Chess computers are a good example.
“For early chess computers, humans could always win by sacrificing material for other kinds of positional advantage that the computer could not quantify but the human could intuit… computers had always been notorious for succumbing to the sins of materialism and greed”. (Joseph Ganem | The Robot Factory)
In 2001 – a film made in 1961 – Kubric and Arthur C Clarke’s imagined AI HAL (named after the three letters alphabetically preceding IBM) reversed this real-world constraint, by playing a queen sacrifice to crush his human opponent, Captain Poole.
The move underlined HAL’s capacity for long-term, strategic thinking. A capacity it later used to sinister effect.
In 1997, the real world caught up with 2001
Chess-programme Deep Blue lined up against the then greatest chess player of all time, Gary Kasparov.
As Joseph Ganem recalls, “Prior to the match, many predicted that Kasparov would win easily by playing anti-computer chess”, leveraging those clear advantages that human intuition and ‘context-appreciation’ have over machines… don’t they?
Deep Blue bested the best that humanity could offer, and to many, the trajectory of AI started to hit home.
Fast-forward to 2017
AlphaZero, an engine built on a new machine learning system taught itself to play chess in four hours, and promptly thrashed the then world’s-best chess computer, Stockfish in a 100 game match…. Without losing a single one. If you’re into chess… you got to witness what it would be like if super-intelligent aliens got hold of the game and crafted a previously undreamt-of, superior way to play it.
We may not need to worry about the pod bay doors yet, but it seems pretty reasonable to worry about how long we mere humans will remain useful when it comes to performing any occupation based on a series of decisions and inputs (…which pretty much sounds like all occupations).
So what next?
In the end, the robots are coming, inevitably. The only question is: what room does that leave for us?
What role does it leave us, specifically, as PPC marketers?
Our refuge in the ‘art’ side of PPC won’t last long… Google Ads Express already composes passably decent and effective ad text. Increasing levels of natural-language sophistication combined with the sheer amount of data available for testing and optimising will see AI-based writing surpass our efforts there in the foreseeable future.
Where will we go then?
We may be pushed higher up the food chain rather than down it… at first.
For a while, it will take a human to understand how and where to apply the new AI tools / what they are and aren’t capable of / how much budget to give them… and to explain and advise on all of this to those who don’t understand the tools but stand to gain from them.

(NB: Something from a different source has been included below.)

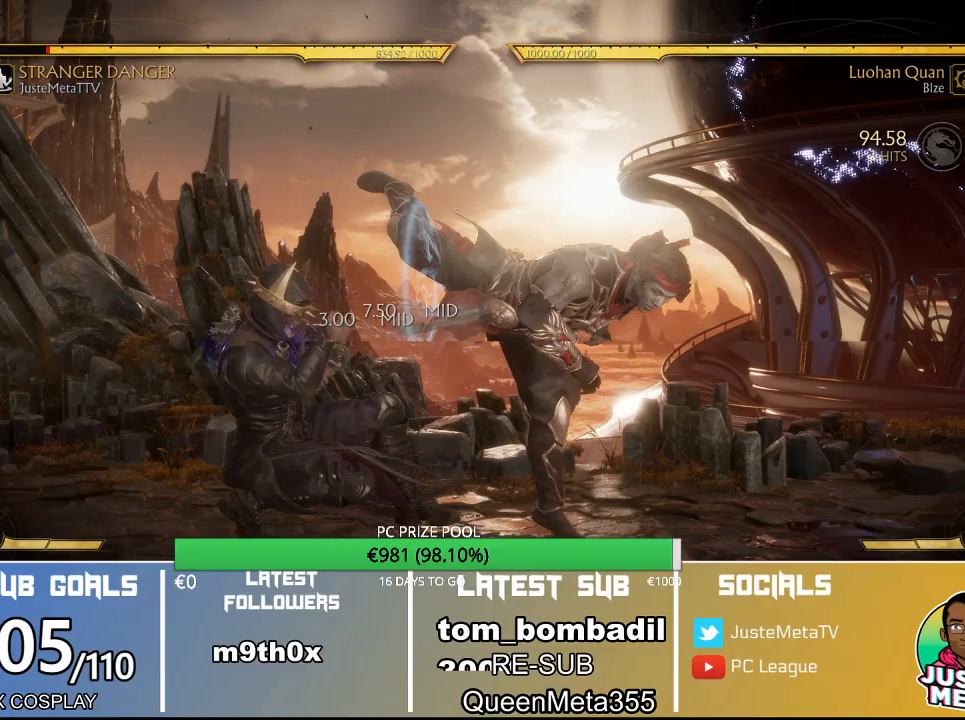
{"dt_ms": 500, "buttons": ["R2"], "left_stick": "down", "events": []}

In a sense this isn’t so different from the way PPC has always worked. How much credit can we really take for applying a bid adjustment? All we do at the implementation level is click – type – click. The ‘real’ work is then done by a series of inscrutable machines and algorithms. Our value as marketers is in knowing when, where and to what degree to make that adjustment.
But over the next few years, our useful input will be ever less at the level of these individual adjustments, and increasingly in the bigger picture. Less tactics; more strategy.
As we move higher up the managerial hierarchy, we will of course be pursued by the AI… which will become ever more capable of understanding bigger-picture, nuanced and complex requirements, and meeting them.
So our best defence is to think bigger.
We can improve our longevity by becoming more adept at this higher level, strategic side of our work, with an understanding of marketing across channels, and a sensitivity to the big-picture context and requirements of our clients.
It’s probably no longer controversial to accept that AI will become more competent than us at most tasks at some point.. and it’s clear that as the AI tide rises, the higher ground will be with those bigger-picture, abstract, less predictable and more socially nuanced areas.
The less certain – and more controversial – question for us is how perfectly the goals of the AI will match our own.
Automation already available in Google Ads often gives the appearance of (for example) favouring quantity over quality in a way that doesn’t work out well for the advertiser… Automated targeting on the GDN; automated recommendations, and most flavours of smart bidding are all often guilty of this.
Our hope has to be that as AI improves functionally, its output will better match our goals… but the truth is that Google has its own, legitimate aims that won’t always align 100% with those of its advertisers, and Google’s AI will pursue them ever more effectively.
Still – while the algorithms may have elements of someone else’s agenda – to move onto the higher ground as the AI tide rises, we will need to see them not as our competitors but as our workforce… at least until they come knocking on the office door… or lock the pod bay one.